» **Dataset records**
========================================
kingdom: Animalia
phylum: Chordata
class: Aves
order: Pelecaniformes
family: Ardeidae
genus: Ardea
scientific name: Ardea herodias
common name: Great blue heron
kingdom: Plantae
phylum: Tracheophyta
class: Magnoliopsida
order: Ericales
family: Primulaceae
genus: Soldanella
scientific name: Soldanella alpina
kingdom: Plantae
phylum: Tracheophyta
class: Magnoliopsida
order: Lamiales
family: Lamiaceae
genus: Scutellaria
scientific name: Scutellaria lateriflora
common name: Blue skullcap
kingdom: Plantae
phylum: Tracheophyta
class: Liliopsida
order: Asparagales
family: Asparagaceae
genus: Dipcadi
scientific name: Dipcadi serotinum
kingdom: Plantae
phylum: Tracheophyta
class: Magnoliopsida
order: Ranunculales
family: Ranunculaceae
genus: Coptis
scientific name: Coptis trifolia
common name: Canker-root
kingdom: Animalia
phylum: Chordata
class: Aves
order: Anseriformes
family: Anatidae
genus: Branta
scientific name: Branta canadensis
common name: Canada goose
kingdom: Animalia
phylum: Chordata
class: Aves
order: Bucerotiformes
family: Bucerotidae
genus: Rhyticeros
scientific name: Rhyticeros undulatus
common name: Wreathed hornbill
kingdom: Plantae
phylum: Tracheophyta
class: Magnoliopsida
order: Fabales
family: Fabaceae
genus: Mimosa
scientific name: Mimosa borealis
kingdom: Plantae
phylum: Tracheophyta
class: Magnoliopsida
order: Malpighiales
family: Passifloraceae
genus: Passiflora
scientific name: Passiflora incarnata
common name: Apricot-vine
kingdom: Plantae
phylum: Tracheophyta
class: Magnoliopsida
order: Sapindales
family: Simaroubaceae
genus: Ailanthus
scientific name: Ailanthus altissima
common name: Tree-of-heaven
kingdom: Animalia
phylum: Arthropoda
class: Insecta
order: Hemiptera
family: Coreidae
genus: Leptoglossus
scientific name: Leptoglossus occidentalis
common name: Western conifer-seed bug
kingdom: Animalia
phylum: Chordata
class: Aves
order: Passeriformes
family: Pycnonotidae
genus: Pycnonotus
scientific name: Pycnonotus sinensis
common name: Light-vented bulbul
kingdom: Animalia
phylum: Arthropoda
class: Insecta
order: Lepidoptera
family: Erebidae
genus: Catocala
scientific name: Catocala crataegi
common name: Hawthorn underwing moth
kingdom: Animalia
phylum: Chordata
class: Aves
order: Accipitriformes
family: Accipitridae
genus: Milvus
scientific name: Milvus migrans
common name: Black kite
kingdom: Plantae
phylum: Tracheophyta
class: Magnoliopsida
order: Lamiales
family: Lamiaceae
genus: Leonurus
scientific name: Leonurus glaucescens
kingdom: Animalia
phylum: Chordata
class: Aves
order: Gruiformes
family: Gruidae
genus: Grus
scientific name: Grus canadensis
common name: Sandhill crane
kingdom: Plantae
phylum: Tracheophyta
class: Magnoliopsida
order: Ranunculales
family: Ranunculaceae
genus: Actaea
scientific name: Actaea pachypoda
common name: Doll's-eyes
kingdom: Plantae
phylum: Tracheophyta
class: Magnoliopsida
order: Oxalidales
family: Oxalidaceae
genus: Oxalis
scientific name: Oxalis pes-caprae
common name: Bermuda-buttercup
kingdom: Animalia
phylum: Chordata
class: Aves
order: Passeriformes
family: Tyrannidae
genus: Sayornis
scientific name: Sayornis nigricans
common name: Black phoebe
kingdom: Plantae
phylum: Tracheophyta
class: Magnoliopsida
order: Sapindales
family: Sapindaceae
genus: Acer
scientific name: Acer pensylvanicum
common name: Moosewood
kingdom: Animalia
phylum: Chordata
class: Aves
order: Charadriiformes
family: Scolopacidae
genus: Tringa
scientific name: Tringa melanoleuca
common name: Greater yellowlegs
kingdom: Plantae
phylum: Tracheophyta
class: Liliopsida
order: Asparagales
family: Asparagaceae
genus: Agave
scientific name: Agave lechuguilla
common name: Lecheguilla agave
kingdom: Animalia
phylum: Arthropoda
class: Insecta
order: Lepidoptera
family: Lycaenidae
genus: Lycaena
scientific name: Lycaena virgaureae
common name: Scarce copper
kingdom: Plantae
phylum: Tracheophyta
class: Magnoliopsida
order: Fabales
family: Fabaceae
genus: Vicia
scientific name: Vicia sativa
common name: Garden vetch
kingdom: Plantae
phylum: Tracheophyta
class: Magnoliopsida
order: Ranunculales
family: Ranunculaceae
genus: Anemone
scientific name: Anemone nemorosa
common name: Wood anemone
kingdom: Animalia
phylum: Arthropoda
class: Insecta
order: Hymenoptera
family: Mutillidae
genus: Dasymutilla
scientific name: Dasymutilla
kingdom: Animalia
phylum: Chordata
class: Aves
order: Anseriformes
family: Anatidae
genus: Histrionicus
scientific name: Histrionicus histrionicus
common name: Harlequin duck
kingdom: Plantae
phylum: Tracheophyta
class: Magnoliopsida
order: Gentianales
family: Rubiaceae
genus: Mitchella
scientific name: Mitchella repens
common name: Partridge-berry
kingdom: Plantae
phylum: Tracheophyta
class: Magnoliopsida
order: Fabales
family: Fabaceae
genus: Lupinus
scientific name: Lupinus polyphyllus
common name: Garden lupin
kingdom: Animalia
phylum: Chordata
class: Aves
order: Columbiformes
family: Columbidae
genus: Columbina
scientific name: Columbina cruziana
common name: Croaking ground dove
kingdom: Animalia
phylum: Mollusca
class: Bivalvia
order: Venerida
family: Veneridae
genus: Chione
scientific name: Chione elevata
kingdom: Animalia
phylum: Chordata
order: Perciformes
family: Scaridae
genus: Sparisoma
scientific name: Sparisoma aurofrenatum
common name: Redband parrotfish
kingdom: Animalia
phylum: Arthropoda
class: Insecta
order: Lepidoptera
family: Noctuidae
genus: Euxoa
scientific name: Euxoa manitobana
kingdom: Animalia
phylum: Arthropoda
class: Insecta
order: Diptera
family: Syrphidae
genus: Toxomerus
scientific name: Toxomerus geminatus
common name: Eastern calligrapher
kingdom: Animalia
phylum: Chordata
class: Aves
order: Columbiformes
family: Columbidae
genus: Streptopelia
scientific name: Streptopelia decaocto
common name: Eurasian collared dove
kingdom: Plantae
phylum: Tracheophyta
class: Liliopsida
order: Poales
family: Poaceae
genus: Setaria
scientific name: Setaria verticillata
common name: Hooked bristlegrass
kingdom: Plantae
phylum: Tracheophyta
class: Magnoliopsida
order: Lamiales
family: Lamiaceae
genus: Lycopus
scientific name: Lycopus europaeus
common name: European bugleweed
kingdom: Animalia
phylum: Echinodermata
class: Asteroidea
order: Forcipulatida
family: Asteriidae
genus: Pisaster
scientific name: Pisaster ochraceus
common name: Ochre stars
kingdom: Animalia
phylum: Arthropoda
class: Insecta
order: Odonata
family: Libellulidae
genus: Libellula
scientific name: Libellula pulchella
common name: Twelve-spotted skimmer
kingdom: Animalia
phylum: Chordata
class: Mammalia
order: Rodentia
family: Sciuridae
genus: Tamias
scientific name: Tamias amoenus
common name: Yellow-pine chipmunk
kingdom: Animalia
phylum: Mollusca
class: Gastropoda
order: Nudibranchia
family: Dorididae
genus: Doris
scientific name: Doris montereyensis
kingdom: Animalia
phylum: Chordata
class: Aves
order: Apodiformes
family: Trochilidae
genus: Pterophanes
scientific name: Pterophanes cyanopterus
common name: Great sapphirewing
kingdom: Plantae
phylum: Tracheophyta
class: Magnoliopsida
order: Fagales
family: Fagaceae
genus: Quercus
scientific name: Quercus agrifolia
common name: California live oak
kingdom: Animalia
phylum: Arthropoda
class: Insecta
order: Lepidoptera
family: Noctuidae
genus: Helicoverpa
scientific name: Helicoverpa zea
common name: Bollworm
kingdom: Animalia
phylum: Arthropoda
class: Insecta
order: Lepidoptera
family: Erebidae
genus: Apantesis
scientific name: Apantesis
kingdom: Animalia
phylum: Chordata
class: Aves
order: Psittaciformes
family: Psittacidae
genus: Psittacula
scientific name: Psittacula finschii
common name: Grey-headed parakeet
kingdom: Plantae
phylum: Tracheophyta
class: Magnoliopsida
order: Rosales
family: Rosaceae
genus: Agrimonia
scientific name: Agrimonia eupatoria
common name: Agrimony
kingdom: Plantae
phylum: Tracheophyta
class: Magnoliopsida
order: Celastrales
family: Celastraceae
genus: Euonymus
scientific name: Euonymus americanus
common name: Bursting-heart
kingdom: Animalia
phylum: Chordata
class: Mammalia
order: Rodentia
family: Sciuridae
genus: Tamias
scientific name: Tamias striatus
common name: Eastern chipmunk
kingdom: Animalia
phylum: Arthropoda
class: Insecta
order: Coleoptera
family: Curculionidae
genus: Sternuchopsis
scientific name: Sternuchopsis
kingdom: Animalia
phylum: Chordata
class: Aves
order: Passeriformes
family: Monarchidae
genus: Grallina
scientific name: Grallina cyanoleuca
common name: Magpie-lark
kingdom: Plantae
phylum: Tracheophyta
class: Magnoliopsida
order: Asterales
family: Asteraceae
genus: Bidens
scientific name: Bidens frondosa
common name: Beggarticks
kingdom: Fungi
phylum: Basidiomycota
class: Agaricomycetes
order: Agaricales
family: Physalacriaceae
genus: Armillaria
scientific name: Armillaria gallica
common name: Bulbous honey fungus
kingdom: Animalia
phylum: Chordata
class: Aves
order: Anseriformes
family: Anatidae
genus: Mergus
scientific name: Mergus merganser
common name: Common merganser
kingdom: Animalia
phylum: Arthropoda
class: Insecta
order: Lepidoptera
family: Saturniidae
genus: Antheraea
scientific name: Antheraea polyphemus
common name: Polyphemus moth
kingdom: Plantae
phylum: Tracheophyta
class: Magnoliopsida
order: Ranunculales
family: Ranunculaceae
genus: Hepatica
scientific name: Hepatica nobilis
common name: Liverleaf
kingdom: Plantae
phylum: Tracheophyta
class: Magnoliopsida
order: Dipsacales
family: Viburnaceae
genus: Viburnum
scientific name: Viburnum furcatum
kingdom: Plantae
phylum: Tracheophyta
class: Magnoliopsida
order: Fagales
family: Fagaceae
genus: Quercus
========================================
» **Goal**
Please copy, word for word, every line of the records above, starting with the one containing "order: Forcipulatida" and ending with the one containing "class: Gastropoda".

» **Solution for this exercise**
order: Forcipulatida
family: Asteriidae
genus: Pisaster
scientific name: Pisaster ochraceus
common name: Ochre stars
kingdom: Animalia
phylum: Arthropoda
class: Insecta
order: Odonata
family: Libellulidae
genus: Libellula
scientific name: Libellula pulchella
common name: Twelve-spotted skimmer
kingdom: Animalia
phylum: Chordata
class: Mammalia
order: Rodentia
family: Sciuridae
genus: Tamias
scientific name: Tamias amoenus
common name: Yellow-pine chipmunk
kingdom: Animalia
phylum: Mollusca
class: Gastropoda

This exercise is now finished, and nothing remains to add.